-- Task prompt --
Which of the lines below contain the string "image"? Copy each one.

________________________

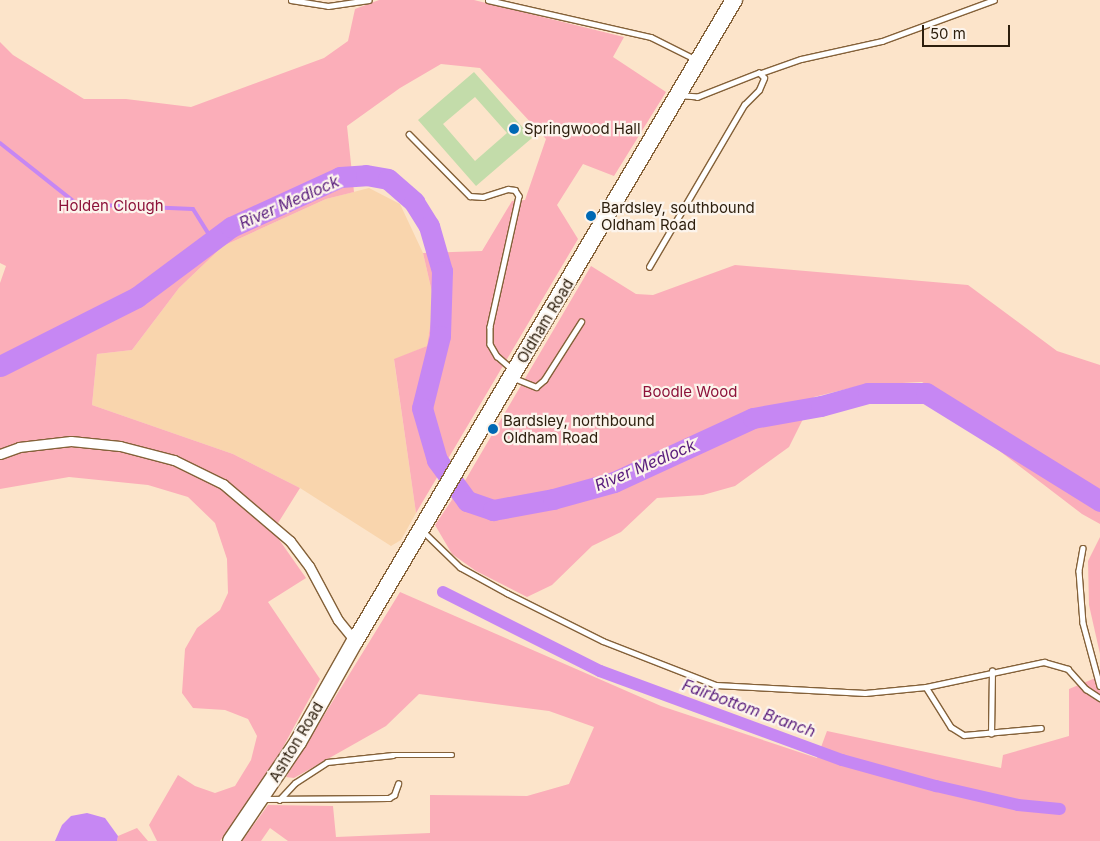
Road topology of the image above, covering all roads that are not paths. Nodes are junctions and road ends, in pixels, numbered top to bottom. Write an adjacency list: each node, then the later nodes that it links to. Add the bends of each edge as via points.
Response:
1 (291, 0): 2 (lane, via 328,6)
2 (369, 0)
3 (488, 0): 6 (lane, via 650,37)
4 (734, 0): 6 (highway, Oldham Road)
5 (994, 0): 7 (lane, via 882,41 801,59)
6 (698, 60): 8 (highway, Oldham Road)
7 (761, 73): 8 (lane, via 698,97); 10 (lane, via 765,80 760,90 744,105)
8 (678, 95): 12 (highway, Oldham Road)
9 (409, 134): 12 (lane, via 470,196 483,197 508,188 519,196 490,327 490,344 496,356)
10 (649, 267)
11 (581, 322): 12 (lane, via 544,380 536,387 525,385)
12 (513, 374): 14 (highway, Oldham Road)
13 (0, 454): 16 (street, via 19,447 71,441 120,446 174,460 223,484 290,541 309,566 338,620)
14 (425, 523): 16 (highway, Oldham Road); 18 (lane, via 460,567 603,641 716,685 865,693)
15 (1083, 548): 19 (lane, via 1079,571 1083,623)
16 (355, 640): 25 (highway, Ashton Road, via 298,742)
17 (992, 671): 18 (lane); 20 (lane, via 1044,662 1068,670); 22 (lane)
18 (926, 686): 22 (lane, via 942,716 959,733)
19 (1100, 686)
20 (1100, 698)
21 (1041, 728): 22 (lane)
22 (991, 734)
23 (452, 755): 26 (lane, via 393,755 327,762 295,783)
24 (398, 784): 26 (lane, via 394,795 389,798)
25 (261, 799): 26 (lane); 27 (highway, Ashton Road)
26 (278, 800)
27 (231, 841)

________________________

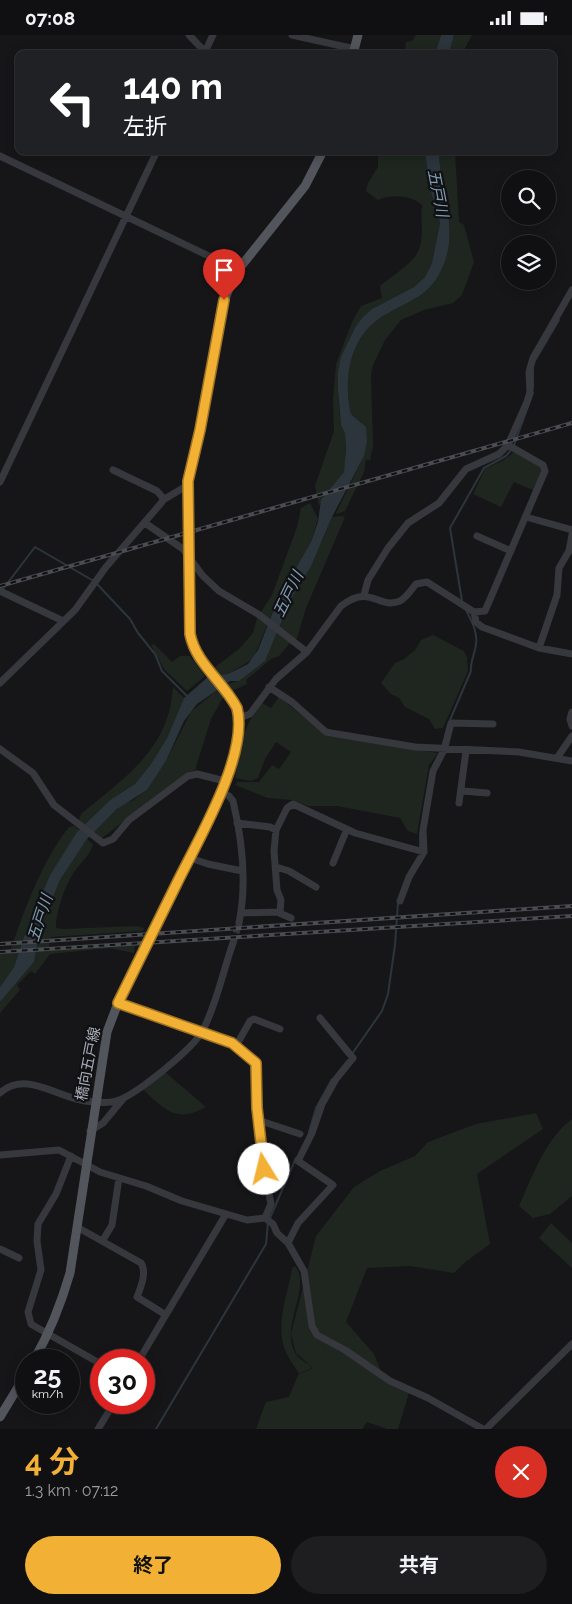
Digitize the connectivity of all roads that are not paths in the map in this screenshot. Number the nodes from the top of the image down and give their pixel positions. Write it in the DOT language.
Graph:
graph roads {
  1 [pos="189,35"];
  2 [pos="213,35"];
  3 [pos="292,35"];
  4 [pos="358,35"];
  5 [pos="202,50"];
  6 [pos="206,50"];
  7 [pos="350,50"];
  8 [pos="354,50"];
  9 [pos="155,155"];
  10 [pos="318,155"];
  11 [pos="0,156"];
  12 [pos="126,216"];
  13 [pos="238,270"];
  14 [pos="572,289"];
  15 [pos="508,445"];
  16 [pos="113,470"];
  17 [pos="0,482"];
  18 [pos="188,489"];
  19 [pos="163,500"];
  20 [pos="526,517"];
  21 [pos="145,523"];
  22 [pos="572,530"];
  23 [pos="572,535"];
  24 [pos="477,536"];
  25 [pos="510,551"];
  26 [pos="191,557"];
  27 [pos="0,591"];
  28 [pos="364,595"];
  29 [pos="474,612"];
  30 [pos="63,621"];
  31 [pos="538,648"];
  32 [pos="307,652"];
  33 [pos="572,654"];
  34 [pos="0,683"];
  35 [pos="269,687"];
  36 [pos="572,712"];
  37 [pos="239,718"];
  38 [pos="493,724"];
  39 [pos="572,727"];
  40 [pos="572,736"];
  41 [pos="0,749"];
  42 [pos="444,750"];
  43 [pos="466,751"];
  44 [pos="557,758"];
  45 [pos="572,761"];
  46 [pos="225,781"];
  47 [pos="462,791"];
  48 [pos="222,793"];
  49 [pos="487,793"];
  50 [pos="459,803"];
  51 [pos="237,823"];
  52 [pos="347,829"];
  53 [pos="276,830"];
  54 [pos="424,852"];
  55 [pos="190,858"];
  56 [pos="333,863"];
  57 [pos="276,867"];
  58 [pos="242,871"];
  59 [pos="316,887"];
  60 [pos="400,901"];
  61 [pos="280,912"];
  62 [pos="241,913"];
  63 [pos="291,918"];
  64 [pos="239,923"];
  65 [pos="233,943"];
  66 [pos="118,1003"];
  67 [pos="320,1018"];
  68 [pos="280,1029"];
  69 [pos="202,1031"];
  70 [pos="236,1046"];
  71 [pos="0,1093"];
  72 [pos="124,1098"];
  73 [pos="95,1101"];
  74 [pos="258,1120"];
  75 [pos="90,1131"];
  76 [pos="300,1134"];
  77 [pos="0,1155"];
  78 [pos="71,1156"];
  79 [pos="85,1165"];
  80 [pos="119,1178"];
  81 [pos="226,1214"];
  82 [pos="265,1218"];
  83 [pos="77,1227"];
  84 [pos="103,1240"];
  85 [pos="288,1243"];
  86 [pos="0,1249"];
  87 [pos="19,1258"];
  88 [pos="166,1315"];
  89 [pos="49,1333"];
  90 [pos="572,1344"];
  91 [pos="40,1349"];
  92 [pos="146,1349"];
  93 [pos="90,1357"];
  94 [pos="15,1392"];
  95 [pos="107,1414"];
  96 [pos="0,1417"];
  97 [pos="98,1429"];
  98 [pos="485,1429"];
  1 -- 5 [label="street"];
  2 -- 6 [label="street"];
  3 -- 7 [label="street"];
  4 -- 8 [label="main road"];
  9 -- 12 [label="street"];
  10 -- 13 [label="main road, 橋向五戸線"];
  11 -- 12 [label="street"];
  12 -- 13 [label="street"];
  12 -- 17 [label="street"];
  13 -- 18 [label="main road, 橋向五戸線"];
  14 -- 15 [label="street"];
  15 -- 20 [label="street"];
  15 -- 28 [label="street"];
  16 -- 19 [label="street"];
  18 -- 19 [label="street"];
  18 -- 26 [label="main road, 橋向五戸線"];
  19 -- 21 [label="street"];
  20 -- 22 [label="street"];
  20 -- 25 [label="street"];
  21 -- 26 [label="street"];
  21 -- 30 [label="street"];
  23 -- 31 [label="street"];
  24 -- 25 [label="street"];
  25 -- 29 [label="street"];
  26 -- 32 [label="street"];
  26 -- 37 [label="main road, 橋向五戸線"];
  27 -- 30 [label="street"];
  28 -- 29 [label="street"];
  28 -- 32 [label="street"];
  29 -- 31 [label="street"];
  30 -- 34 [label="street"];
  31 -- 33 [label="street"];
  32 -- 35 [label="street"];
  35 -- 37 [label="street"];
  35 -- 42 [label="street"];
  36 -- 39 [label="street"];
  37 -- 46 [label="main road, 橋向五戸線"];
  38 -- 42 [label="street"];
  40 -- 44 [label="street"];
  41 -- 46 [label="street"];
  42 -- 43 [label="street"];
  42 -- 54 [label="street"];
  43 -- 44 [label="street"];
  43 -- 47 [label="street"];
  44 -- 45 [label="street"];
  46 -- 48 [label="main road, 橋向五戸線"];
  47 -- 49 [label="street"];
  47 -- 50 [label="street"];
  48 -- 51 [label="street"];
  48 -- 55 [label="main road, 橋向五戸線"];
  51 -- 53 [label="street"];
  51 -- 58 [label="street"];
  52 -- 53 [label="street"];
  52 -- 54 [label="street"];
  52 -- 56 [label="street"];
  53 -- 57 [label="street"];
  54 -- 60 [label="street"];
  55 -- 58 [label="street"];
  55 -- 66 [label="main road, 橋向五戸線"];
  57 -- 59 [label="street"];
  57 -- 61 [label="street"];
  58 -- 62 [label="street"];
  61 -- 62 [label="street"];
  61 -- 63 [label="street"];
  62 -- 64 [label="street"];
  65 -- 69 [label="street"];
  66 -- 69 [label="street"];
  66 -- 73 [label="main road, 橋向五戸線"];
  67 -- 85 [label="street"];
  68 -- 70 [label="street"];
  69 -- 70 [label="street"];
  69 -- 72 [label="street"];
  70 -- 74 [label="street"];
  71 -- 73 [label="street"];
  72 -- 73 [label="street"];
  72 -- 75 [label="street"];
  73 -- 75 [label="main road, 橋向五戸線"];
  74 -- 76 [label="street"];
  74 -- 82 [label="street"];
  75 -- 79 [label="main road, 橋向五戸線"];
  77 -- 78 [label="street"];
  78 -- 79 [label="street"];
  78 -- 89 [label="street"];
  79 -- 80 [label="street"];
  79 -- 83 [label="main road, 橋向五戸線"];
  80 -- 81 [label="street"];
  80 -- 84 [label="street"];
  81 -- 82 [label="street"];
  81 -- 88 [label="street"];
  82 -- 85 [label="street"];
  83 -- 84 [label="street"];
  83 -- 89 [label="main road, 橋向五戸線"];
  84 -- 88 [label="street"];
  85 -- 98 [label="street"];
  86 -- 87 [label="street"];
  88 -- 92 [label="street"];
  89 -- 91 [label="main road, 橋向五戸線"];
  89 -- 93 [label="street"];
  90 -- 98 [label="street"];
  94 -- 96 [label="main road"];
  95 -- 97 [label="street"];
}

________________________

-- Answer section --
Road topology of the image above, covering all roads that are not paths. Nodes are junctions and road ends, in pixels, numbered top to bottom. Write an adjacency list: each node, then the later nodes that it links to. Add the bends of each edge as via points.
Digitize the connectivity of all roads that are not paths in the map in this screenshot. Number the nodes from the top of the image down and give their pixel positions. Write it in the DOT language.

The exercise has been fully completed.